An hour after Donald Trump assumed the presidency Friday, his administration indefinitely suspended a pending rate cut for mortgage insurance required for FHA-backed loans, which are popular with first-time home buyers and those with poor credit.
The move by the Department of Housing and Urban Development — one of the first acts of Trump’s administration — reversed a policy announced in the waning days of the Obama presidency that would have trimmed insurance premiums for typical borrowers by hundreds of dollars a year.
Some Republicans expressed concern that the rate cut could cost taxpayers if the loans started to go sour and the Federal Housing Administration was unable to cover the losses. The agency needed a $1.7-billion bailout from the U.S. Treasury in 2013 after it expanded its role last decade after the collapse of the subprime mortgage market.
The FHA does not issue loans, but instead insures mortgages and collects fees from borrowers to reimburse lenders in case of default. Borrowers can qualify for an FHA-backed mortgage, with down payments as small as 3.5%, even with a credit score as low as 580, which could signal a past bankruptcy or debts sent to collection.

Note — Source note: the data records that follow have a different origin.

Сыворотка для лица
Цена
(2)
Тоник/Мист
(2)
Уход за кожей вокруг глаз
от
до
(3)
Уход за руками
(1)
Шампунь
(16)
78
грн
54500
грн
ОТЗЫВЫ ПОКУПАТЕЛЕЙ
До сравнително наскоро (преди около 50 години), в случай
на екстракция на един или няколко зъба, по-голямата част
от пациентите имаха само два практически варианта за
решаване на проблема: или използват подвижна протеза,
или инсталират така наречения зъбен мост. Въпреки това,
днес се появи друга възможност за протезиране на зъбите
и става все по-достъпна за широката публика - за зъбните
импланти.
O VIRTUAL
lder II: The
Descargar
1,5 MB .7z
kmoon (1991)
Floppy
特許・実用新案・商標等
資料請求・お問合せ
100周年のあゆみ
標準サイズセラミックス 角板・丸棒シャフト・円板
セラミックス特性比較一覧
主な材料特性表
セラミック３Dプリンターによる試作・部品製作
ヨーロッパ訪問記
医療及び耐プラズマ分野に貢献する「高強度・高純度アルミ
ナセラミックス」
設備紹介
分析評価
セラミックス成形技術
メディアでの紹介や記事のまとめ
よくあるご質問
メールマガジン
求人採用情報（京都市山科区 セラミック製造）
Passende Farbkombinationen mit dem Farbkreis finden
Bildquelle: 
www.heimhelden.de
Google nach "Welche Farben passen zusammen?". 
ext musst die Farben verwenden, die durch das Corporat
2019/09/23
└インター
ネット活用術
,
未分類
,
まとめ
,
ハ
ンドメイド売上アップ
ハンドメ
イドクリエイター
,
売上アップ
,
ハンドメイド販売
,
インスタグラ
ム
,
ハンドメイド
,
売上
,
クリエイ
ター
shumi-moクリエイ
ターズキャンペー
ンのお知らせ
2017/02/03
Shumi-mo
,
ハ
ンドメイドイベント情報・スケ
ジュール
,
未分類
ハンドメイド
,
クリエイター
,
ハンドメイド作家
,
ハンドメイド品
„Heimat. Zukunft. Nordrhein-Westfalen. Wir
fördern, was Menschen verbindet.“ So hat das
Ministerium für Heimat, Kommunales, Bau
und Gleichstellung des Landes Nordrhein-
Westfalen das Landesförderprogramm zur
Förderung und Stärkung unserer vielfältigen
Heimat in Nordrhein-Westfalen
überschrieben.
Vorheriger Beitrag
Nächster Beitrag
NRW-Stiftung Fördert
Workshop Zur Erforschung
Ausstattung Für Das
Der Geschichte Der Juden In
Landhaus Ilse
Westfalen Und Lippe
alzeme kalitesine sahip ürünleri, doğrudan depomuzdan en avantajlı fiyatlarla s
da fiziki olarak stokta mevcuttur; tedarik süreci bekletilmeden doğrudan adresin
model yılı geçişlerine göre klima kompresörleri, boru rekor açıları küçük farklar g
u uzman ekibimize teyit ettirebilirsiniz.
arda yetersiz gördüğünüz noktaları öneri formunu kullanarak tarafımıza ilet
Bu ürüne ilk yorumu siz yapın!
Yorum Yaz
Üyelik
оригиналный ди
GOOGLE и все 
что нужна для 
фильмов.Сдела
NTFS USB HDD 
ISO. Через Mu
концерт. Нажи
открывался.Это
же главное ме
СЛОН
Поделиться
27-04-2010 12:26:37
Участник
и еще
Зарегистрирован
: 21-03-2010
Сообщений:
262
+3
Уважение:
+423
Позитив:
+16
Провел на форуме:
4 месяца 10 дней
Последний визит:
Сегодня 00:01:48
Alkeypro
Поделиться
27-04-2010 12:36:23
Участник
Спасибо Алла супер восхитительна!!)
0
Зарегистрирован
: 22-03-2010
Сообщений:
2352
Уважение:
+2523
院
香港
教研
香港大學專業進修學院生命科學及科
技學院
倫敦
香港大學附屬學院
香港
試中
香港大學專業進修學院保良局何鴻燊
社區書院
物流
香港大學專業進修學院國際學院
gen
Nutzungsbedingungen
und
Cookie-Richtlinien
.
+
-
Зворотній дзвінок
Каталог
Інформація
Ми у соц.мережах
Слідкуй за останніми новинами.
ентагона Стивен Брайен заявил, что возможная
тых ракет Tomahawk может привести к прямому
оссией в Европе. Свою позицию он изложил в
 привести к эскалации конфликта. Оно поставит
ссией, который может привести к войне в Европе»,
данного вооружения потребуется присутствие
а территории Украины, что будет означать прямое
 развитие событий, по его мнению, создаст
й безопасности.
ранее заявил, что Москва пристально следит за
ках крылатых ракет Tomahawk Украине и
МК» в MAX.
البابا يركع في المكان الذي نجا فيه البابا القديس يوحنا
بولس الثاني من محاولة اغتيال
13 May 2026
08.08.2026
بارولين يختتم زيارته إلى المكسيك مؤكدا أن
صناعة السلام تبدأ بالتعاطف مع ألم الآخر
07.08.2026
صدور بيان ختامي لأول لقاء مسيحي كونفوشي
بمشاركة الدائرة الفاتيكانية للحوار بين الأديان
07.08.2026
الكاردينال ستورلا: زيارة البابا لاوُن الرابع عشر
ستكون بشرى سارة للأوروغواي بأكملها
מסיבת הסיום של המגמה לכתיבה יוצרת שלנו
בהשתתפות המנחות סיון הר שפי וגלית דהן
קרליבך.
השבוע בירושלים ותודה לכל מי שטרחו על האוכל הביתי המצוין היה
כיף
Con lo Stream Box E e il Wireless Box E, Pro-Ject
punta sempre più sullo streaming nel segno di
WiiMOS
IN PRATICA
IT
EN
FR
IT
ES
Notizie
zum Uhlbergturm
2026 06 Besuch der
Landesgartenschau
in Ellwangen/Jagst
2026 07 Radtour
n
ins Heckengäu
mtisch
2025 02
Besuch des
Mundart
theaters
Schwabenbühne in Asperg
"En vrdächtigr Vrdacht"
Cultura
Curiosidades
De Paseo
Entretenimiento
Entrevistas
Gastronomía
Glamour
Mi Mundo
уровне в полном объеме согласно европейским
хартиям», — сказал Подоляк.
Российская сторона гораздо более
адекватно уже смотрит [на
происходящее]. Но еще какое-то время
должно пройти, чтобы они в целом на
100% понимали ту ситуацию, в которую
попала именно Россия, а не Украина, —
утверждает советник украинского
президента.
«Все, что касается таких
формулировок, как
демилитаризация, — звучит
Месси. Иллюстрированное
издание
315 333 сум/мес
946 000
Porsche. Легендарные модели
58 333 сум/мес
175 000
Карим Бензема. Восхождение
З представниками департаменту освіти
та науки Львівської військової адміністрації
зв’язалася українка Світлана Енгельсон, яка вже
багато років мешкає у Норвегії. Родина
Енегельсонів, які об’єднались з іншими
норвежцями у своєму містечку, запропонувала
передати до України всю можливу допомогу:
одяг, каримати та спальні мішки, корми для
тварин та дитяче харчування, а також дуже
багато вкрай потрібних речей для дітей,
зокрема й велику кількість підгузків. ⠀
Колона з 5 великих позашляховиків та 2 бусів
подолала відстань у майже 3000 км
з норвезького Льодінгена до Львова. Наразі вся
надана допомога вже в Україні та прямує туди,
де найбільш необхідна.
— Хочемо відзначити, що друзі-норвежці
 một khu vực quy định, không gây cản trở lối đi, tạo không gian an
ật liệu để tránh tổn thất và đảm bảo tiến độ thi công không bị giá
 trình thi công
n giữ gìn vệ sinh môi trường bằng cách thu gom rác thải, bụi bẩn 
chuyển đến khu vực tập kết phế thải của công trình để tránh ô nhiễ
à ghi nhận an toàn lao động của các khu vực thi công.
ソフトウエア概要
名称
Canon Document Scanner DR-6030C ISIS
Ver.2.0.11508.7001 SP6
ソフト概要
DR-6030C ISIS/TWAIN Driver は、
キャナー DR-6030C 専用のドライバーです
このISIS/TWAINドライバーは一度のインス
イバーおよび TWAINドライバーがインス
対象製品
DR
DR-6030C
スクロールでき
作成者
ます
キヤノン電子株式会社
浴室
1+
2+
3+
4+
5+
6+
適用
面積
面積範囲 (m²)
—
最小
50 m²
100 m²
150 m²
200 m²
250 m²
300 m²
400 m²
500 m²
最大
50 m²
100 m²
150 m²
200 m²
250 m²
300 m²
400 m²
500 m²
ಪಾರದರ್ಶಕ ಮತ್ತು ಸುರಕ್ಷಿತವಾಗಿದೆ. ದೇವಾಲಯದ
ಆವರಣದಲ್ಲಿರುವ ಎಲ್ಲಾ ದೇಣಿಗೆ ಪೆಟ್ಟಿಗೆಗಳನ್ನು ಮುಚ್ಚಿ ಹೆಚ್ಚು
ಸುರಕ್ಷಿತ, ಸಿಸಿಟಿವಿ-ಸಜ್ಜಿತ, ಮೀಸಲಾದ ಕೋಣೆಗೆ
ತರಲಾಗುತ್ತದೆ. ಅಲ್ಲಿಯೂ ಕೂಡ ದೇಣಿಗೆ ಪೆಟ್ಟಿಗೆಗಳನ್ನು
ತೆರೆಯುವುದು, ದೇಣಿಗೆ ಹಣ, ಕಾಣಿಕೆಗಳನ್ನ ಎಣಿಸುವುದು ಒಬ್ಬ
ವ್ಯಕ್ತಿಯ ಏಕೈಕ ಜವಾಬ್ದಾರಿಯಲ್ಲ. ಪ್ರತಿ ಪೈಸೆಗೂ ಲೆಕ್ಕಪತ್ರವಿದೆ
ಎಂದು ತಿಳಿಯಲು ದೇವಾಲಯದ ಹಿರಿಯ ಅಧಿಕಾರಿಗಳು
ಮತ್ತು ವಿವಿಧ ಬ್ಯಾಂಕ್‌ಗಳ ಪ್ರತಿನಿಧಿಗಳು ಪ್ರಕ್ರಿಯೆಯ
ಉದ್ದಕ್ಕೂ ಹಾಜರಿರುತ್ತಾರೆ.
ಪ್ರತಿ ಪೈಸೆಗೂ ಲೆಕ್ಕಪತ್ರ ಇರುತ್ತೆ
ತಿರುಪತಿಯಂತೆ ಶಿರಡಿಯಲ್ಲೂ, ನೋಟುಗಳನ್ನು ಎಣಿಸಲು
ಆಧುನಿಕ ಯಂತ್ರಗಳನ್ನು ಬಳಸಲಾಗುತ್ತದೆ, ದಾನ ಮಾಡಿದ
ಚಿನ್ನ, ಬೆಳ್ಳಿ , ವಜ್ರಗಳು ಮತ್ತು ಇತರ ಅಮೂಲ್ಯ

The average credit score of an FHA borrower in the third quarter of last year was 679, a credit worthiness considered to be fair.
FHA-backed loans have seen robust growth in recent years and lenders not chartered as banks now control a majority of the riskier FHA market. The shift toward nonbank lenders also has drawn concerns because banks have strict reserve requirements while the crop of new lenders operates under a variety of business models.
Last week, during a confirmation hearing for Trump’s nominee for HUD secretary, Ben Carson, Sen. Pat Toomey (R-Pa.) argued that private mortgage insurance should play a larger role in the market for homes acquired by buyers who can’t afford traditional 20% down payments.
Carson appeared open to such a possibility and told Toomey it didn’t matter what entity provided insurance, but “we do have to have a mechanism, backstop.”
Carson also said he was surprised by the recent FHA rate cut and promised that if confirmed he would work with the “FHA administrator and other financial experts to really examine that policy.”
The suspension of the rate cut, set to take effect Jan. 27, came before his confirmation vote.
In a letter announcing the suspension Friday morning, HUD, which oversees the FHA, said more analysis is needed on any “future adjustments” to insurance premium rates. For most borrowers, the rate will now remain at 0.85%, rather than 0.60%.
“FHA is committed to ensuring its mortgage insurance programs remains viable and effective in the long term for all parties involved, especially our taxpayers,” the letter to the real estate industry said.
In cutting the insurance premium, the Obama administration had argued that the FHA’s finances had vastly improved since it received its first-ever bailout in 2013 to cover potential losses on the huge volume of low-down-payment mortgages it insured from 2007 to 2009 after the housing bust.
The administration noted that the agency’s Mutual Mortgage Insurance Fund’s capital reserve ratio exceeded requirements for the second year in a row.
“With sufficient reserves on hand to meet future claims, it’s time for FHA to pass along some modest savings to working families,” former HUD Secretary Julian Castro said in announcing the cut.
The suspension of that decision will be a disappointment to home buyers currently out shopping, especially on top of the rise in mortgage interest rates following the November election.
In Los Angeles and Orange counties, the limit on an FHA mortgage is $636,150.
If the planned reductions went into effect, borrowers who put down less than 5% on a $600,000, 30-year mortgage would have saved $1,500 a year. The Obama administration estimated that new FHA borrowers across the nation would have saved an average of $500 a year.
“That is real money,” Southern California mortgage broker Jeff Lazerson said.
Lazerson, president of Mortgage Grader in Laguna Niguel, said he had several clients who were putting off deals so they could get a cheaper insurance rate after Jan. 27.
“We got lots of calls,” he said.
In its letter announcing the suspension of the rate cut, HUD did not give a timeline for any coming decision and said the suspension was indefinite.
The California Assn. of Realtors called for the Trump administration to quickly review the rate reduction, noting it would have saved FHA-backed borrowers in California an average of $860 a year.
“FHA’s single-family home portfolio is financially sound as it has ever been, and we hope that once the new administration has thoroughly reviewed the merits of the premium reduction the suspension will immediately be lifted,” the association’s president, Geoff McIntosh, said in a statement.